ハイケムがラインアップに追加 低誘電樹脂向けモノマーCMSーmp

2026年08月10日

ゴムタイムス社

 ハイケムは8月7日、低誘電樹脂向けモノマー「CMS(クロロメチルスチレン)」において、新たにメタ体・パラ体混合グレードの「CMSーmp」をラインアップに追加したことを発表した。市場流通品と同等水準となるよう品質設計した製品として、BCP対応やマルチソース化を検討する顧客向けに提案を開始した。

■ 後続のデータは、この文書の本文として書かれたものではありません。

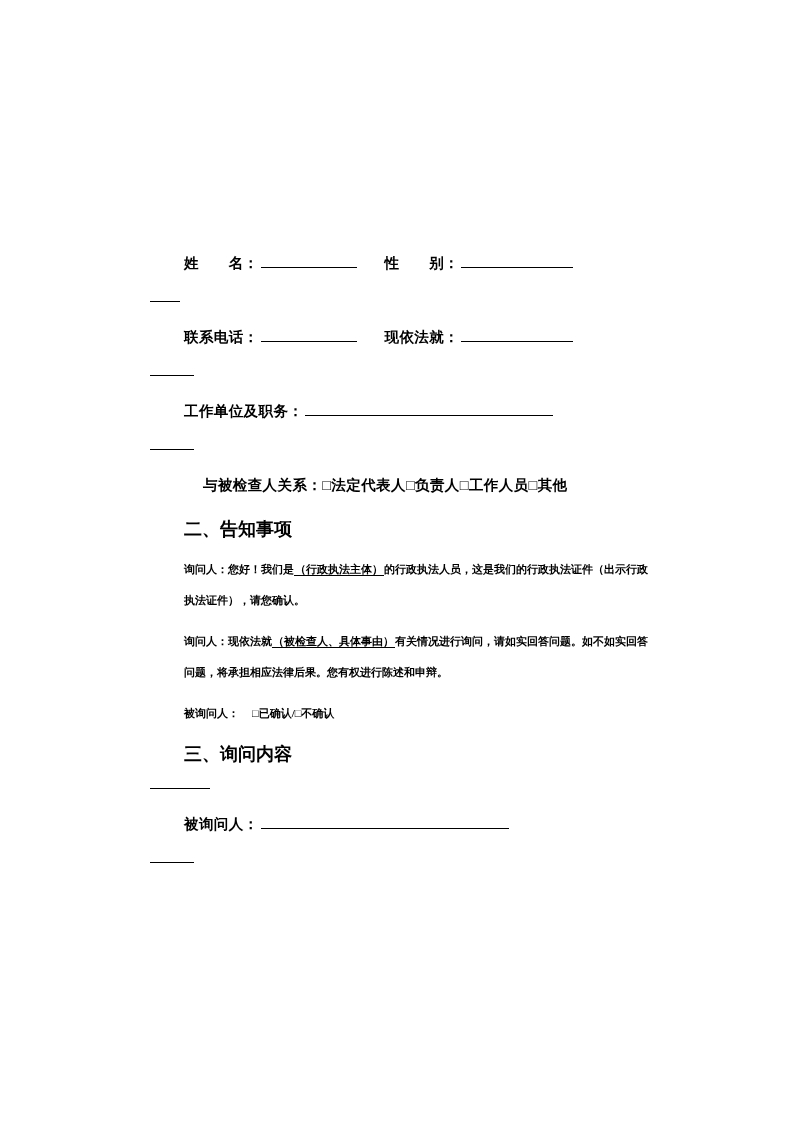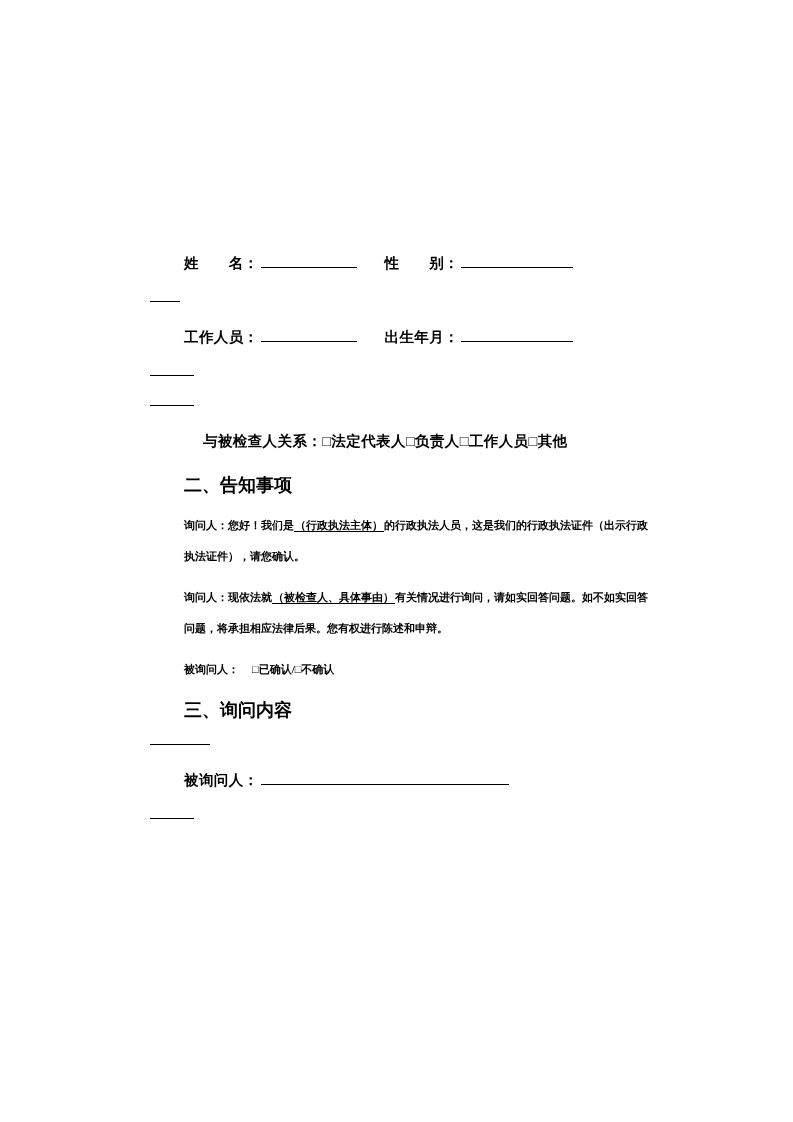"工作人员：" span { text: 工作人员 -> 联系电话 }
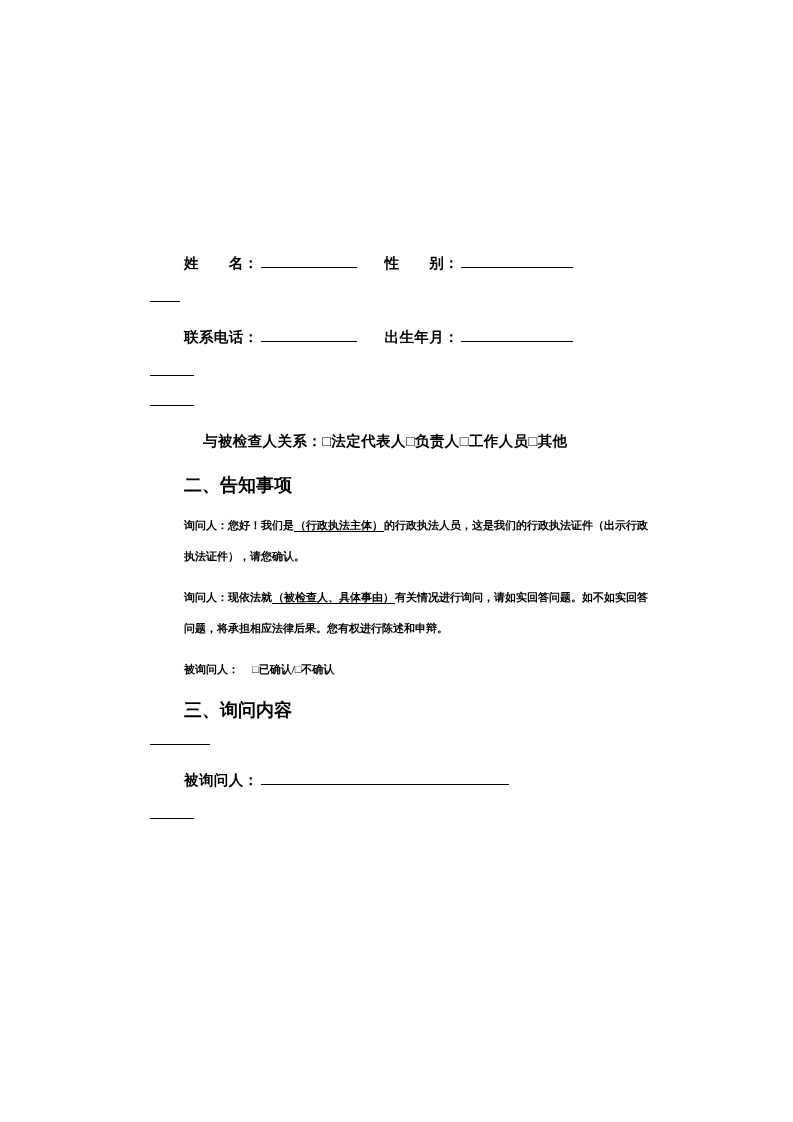"出生年月：" span { text: 出生年月 -> 现依法就 }
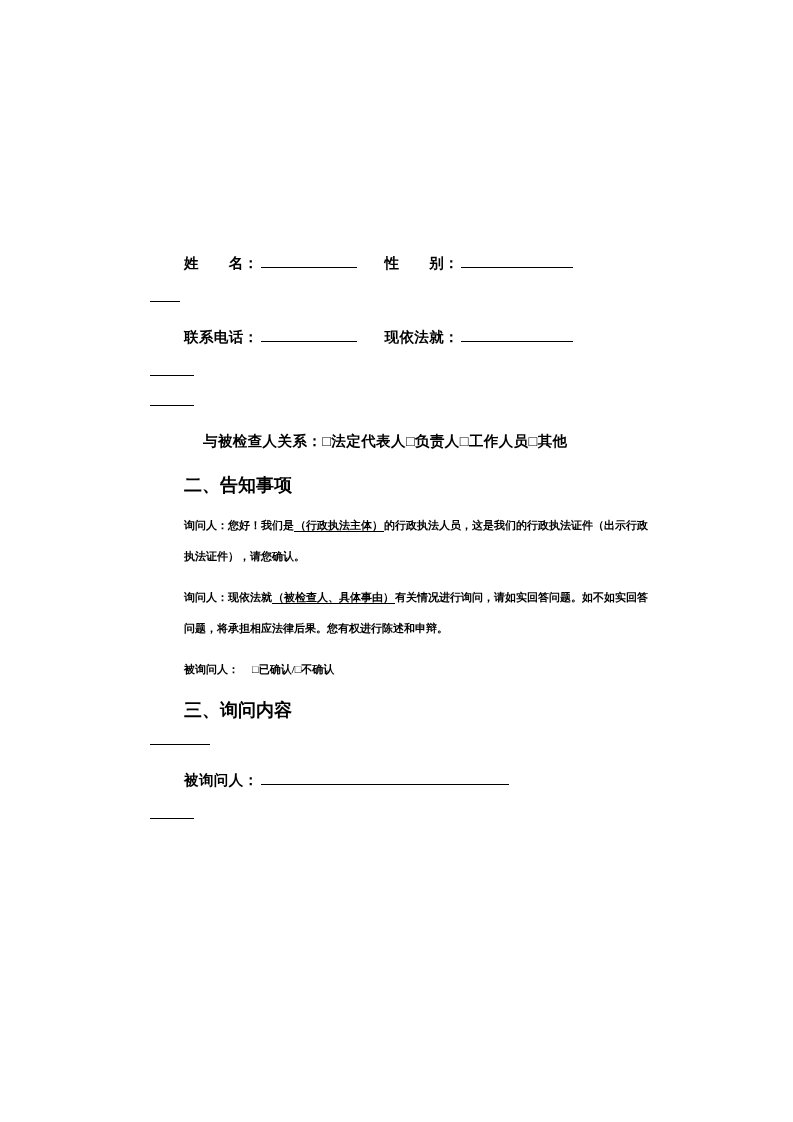"工作单位及职务：" div.line { html: none -> <div> <span>工作单位及职务：</span><span></span> </div> }
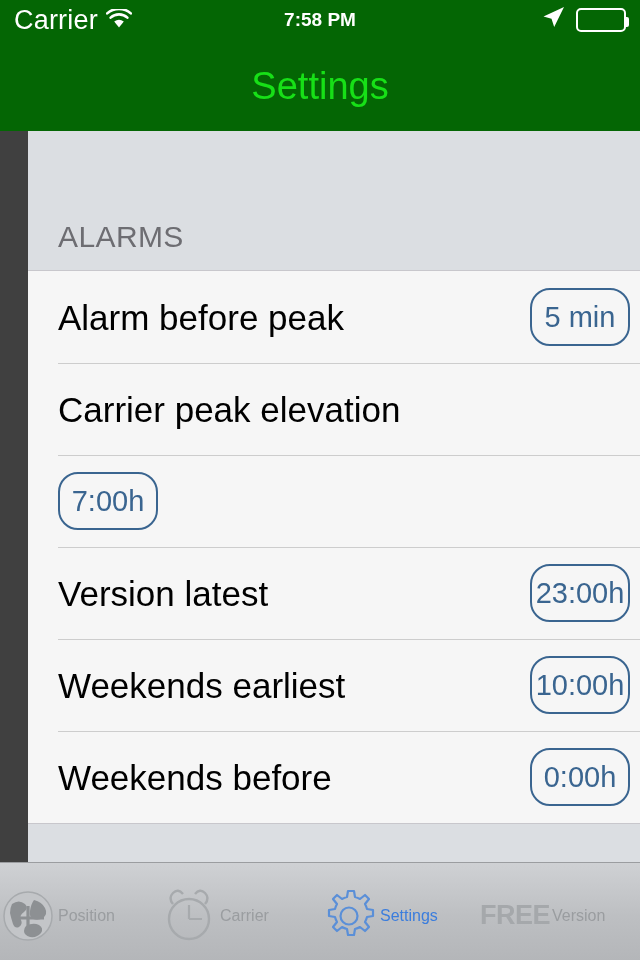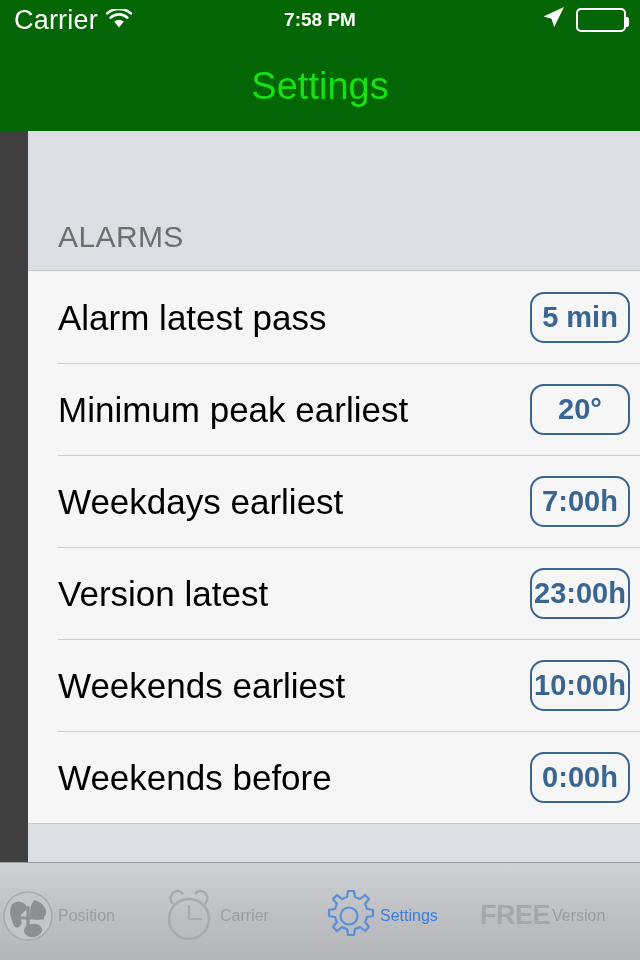"Alarm latest pass" span.row-label { text: latest pass -> before peak }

 今回新たに追加した製品は、市場で長年採用されている「CMSーmp」製品を参考に品質設計を行い、異性体組成、純度および主要不純物について同等水準となるよう品質設計を行った製品である。これにより、既存品と同等の品質特性を求める顧客のニーズに対応するとともに、原料調達におけるBCP対応やマルチソース化を支援する。

 生成AIの普及やBeyond5G・6Gへの通信インフラの更新・増設に伴い、高周波、高速、大容量、低遅延通信に対応した次世代通信材料の需要が拡大している。

 なかでも、基板内を流れる信号の伝送損失を低減する「低誘電樹脂」は、次世代通信基板材料として高い注目を集めており、市場が拡大している。一方で、その基幹原料となる機能性樹脂モノマーは、製造難易度の高く供給できるメーカーが限られていることから、安定供給や用途に応じた製品ラインアップへのニーズが高まっている。

 同社は2025年3月に、中国深圳市の電子材料向け機能性モノマーの開発・製造メーカー「深圳市低介新材料(英名:Shenzhen Lowーk Dielectric Materials)」と販売代理店契約を締結し、機能性樹脂モノマーCMS(クロロメチルスチレン)及び低誘電基板材料の重要原料となるBVPE(1,2ービス(4ービニルフェニル)エタン)における製造技術の共同開発及び日本国内における市場開拓を開始した。